### Trecho da página
╔══

Quanto mais os Estados Unidos utilizarem a lógica da guerra para enfrentar o terrorismo mais ficarão parecidos com a Al Qaeda. Talvez agora, com a "queda" do Egito, descubram a política… Seria interessante que antes de atirar Washington se dispusesse a aprender.

Como disse o professor Nathan Brown à revista eletrônica Salon, a Irmandade Islâmica é um movimento conservador.

Não esperem, portanto, que ela pregue a expropriação dos ricaços egípcios. Nem que o futuro governo do Egito renuncie ao acordo de paz que fez com Israel.

O que causa desespero no Ocidente, nos Estados Unidos e em Israel é que, qualquer que seja o futuro governo egípcio, jamais será tão subserviente aos interesses estrangeiros quando se trata de:

1. apoiar ações militares ocidentais contra países árabes (Mubarak apoiou a invasão do Iraque pelos Estados Unidos);

2. apoiar ações antiterroristas que envolvam tortura (Omar Suleiman, indicado vice-presidente por Mubarak, foi no Egito o homem das "extraordinary renditions", sequestros praticados pelos Estados Unidos de suspeitos, entregues em seguida a autoridades locais para sessões de tortura);

3. apoiar a repressão e o cerco de Israel aos palestinos dos territórios ocupados (Mubarak se converteu em algoz dos palestinos de Gaza).

Como Helena Cobban escreveu na Salon, o establishment das relações exteriores dos Estados Unidos foi de tal forma sequestrado pelos interesses pró-Israel que o governo Obama parece titubear diante da crise.

O primeiro impulso é de tentar preservar no Egito o regime de Mubarak sem Mubarak (daí a escolha de Suleiman como vice).

╚══

### Trechos dos registros

╔══

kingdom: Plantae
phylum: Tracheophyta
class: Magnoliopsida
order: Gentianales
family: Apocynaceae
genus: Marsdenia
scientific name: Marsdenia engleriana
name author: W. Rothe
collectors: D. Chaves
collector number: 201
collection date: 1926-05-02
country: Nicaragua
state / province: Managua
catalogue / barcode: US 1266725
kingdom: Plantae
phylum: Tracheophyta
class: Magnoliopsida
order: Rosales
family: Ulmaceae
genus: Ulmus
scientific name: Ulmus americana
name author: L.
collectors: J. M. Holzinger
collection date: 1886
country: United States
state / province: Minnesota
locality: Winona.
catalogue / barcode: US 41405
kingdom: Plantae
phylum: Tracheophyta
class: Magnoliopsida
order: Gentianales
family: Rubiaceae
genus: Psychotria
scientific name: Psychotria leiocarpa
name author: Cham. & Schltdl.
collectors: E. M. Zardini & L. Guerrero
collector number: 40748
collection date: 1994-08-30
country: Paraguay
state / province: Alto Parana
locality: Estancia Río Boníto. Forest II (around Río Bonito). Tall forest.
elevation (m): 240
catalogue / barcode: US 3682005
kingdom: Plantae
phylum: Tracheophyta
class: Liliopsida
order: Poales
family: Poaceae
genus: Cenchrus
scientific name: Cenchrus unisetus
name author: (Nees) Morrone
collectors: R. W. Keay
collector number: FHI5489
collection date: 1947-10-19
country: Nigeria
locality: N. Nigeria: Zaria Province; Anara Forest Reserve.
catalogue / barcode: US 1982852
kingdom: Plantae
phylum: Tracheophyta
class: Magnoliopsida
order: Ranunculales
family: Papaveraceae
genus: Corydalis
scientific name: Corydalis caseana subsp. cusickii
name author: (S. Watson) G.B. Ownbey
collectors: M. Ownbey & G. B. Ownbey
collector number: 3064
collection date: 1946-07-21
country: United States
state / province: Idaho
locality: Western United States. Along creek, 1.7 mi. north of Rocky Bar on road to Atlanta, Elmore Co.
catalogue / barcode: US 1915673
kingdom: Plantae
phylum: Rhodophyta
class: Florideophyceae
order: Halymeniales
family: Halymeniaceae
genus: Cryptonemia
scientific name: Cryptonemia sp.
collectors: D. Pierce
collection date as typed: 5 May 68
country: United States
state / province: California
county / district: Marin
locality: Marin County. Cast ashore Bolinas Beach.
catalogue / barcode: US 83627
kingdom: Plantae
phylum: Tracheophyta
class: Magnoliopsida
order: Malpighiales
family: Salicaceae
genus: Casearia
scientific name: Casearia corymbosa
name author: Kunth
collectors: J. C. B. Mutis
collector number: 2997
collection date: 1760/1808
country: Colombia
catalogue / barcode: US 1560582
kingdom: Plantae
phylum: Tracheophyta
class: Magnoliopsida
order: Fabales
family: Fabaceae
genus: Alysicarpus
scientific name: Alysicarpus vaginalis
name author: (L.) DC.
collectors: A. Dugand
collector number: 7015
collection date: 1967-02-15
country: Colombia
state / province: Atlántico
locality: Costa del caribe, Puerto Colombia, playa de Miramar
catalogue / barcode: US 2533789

╚══

### Trabalho proposto
No texto sobre a crise no Egito, como o professor Nathan Brown define a Irmandade Islâmica?

### Resposta esperada
Como um movimento conservador.